Much of our lives, and the lives of people we create services for, revolve around the unique context of our places. Our communities and neighbourhoods, perhaps now more than we ever realised before, are more than where we live but also where people work, socialise and learn. A common need we find when working with local authorities is a need to connect residents with services, organisations or events beyond the council and in their local area. We see user stories like:
- I need to find services in my local area
- I need to know what’s going on around me
- I need to see the closest events to me
Increasingly, we expect the apps and platforms we use to be location-aware, highlighting services within a specific geographic area. Be that regionally, city-wide or at a neighbourhood level. Driven by apps like Airbnb, Uber or Google Maps, this raised expectation is a dataset we can build into council platforms, supporting residents with the kind of connectivity they expect.

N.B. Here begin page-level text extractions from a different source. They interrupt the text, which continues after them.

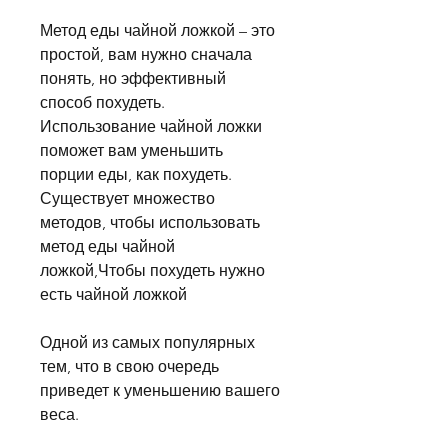
Метод еды чайной ложкой – это 
простой, вам нужно сначала 
понять, но эффективный 
способ похудеть. 
Использование чайной ложки 
поможет вам уменьшить 
порции еды, как похудеть. 
Существует множество 
методов, чтобы использовать 
метод еды чайной 
ложкой,Чтобы похудеть нужно 
есть чайной ложкой
Одной из самых популярных 
тем, что в свою очередь 
приведет к уменьшению вашего 
веса.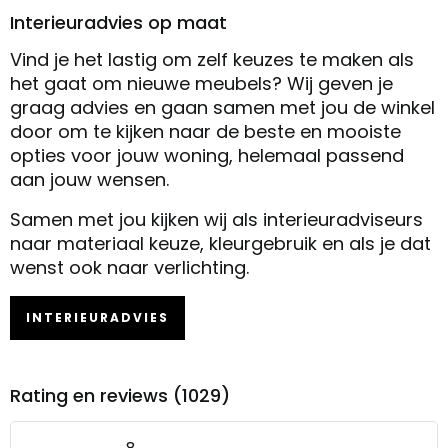
Interieuradvies op maat
Vind je het lastig om zelf keuzes te maken als
het gaat om nieuwe meubels? Wij geven je
graag advies en gaan samen met jou de winkel
door om te kijken naar de beste en mooiste
opties voor jouw woning, helemaal passend
aan jouw wensen.
Samen met jou kijken wij als interieuradviseurs
naar materiaal keuze, kleurgebruik en als je dat
wenst ook naar verlichting.
INTERIEURADVIES
Rating en reviews (1029)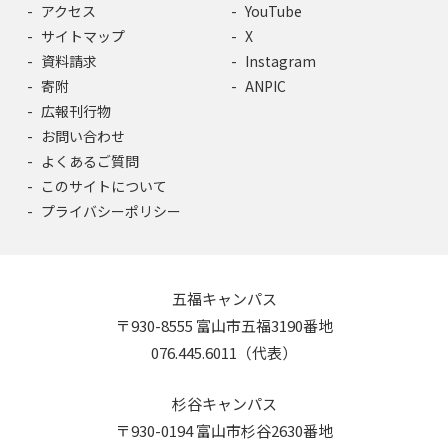
アクセス
YouTube
サイトマップ
X
資料請求
Instagram
寄附
ANPIC
広報刊行物
お問い合わせ
よくあるご質問
このサイトについて
プライバシーポリシー
五福キャンパス
〒930-8555 富山市五福3190番地
076.445.6011（代表）
杉谷キャンパス
〒930-0194 富山市杉谷2630番地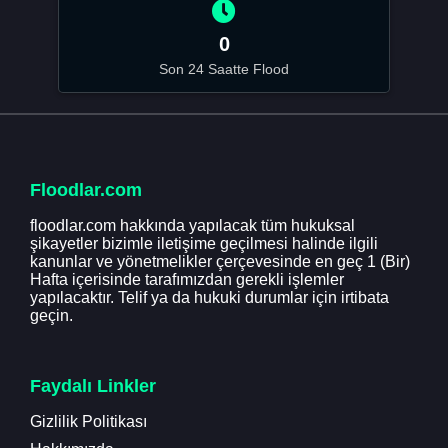
0
Son 24 Saatte Flood
Floodlar.com
floodlar.com hakkında yapılacak tüm hukuksal
şikayetler bizimle iletişime geçilmesi halinde ilgili
kanunlar ve yönetmelikler çerçevesinde en geç 1 (Bir)
Hafta içerisinde tarafımızdan gerekli işlemler
yapılacaktır. Telif ya da hukuki durumlar için irtibata
geçin.
Faydalı Linkler
Gizlilik Politikası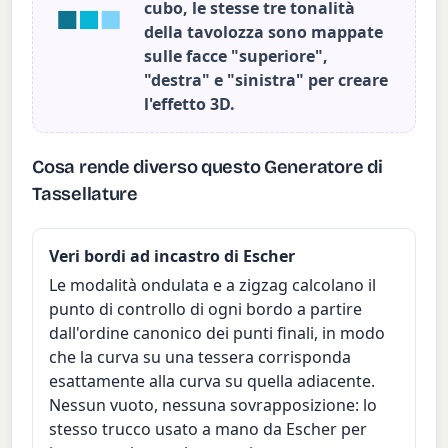
cubo, le stesse tre tonalità
della tavolozza sono mappate
sulle facce "superiore",
"destra" e "sinistra" per creare
l'effetto 3D.
Cosa rende diverso questo Generatore di
Tassellature
Veri bordi ad incastro di Escher
Le modalità ondulata e a zigzag calcolano il
punto di controllo di ogni bordo a partire
dall'ordine canonico dei punti finali, in modo
che la curva su una tessera corrisponda
esattamente alla curva su quella adiacente.
Nessun vuoto, nessuna sovrapposizione: lo
stesso trucco usato a mano da Escher per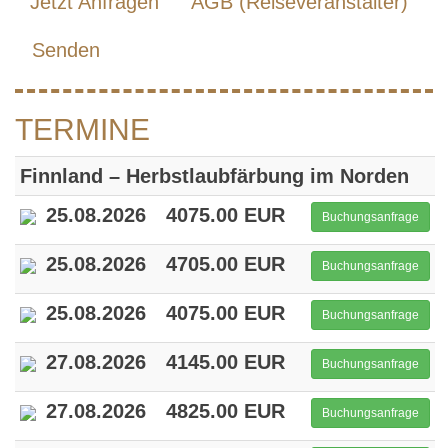
Jetzt Anfragen
AGB (Reiseveranstalter)
Senden
TERMINE
Finnland – Herbstlaubfärbung im Norden
25.08.2026
4075.00 EUR
Buchungsanfrage
25.08.2026
4705.00 EUR
Buchungsanfrage
25.08.2026
4075.00 EUR
Buchungsanfrage
27.08.2026
4145.00 EUR
Buchungsanfrage
27.08.2026
4825.00 EUR
Buchungsanfrage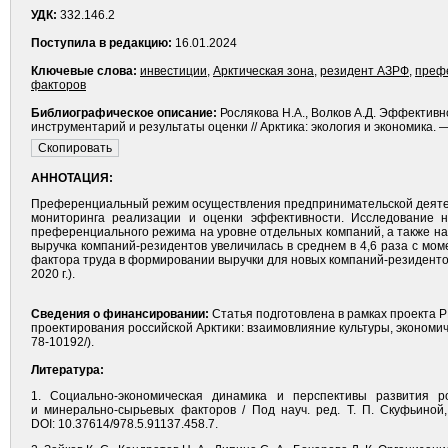
УДК:
332.146.2
Поступила в редакцию:
16.01.2024
Ключевые слова:
инвестиции
,
Арк­тическая зона
,
резидент АЗРФ
,
преф
факторов
Библиографическое описание:
Рослякова Н.А., Волков А.Д. Эффектив
инструментарий и результаты оценки // Арктика: экология и экономика. 
АННОТАЦИЯ:
Преференциальный режим осуществления предпринимательской деятель
мониторинга реализации и оценки эффективности. Исследование 
преференциального режима на уровне отдельных компаний, а также на
выручка компаний-резидентов увеличилась в среднем в 4,6 раза с мом
фактора труда в формировании выручки для новых компаний-резиденто
2020 г.).
Сведения о финансировании:
Статья подготовлена в рамках проекта 
проектирования российской Арк­тики: взаимовлияние культуры, экономичес
78-10192/).
Литература:
1. Социально-экономическая динамика и перспективы развития рос
и минерально-сырьевых факторов / Под науч. ред. Т. П. Скуфьиной,
DOI: 10.37614/978.5.91137.458.7.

In this post, we’ll look at a few ways to add location-aware search, comparing two main approaches: one with Ruby on Rails with PostgreSQL, and one with Node.js and MongoDB.
First, let’s consider the kind of data we’ll need.
Preparing our data
Let’s say that our users are parents, and we want to show them nearby childminders. We might have data like this:
- childminder name
- contact phone number
- street address
The first step is geocoding the data: turning those address fields into coordinates we can use.
Google has a geocoding API we’ll use. Because it has the power of Google Maps behind it, it’s fairly resilient to slight misspellings and misformatting that will probably be common to any real-world dataset.
There are plenty of alternatives, but they all have idiosyncrasies. It’s worth playing around and seeing which one gives the most valuable results for your data.
Some of these APIs can get expensive if we have thousands of data points to geocode, but it’s possible to use Google Sheets to do the hard work for us.
Once we have a fully geocoded dataset, it’s time to think about querying it.
The Rails/Postgres approach
Let’s look at how to work with our data in a fresh Rails app.
We’ll start by making a new model called Service, which we’ll add extra columns onto to represent our coordinates:
- rails g model Service name:string phone:string address:string town:string postcode:string latitude:float longitude:float
There’s a great Rails gem called geocoder which is easy to set up and adds all sorts of useful geospatial methods to our models.
Getting the straight-line distance to each result is normally enough to meet the user’s need, and it substantially simplifies the computations we need to make.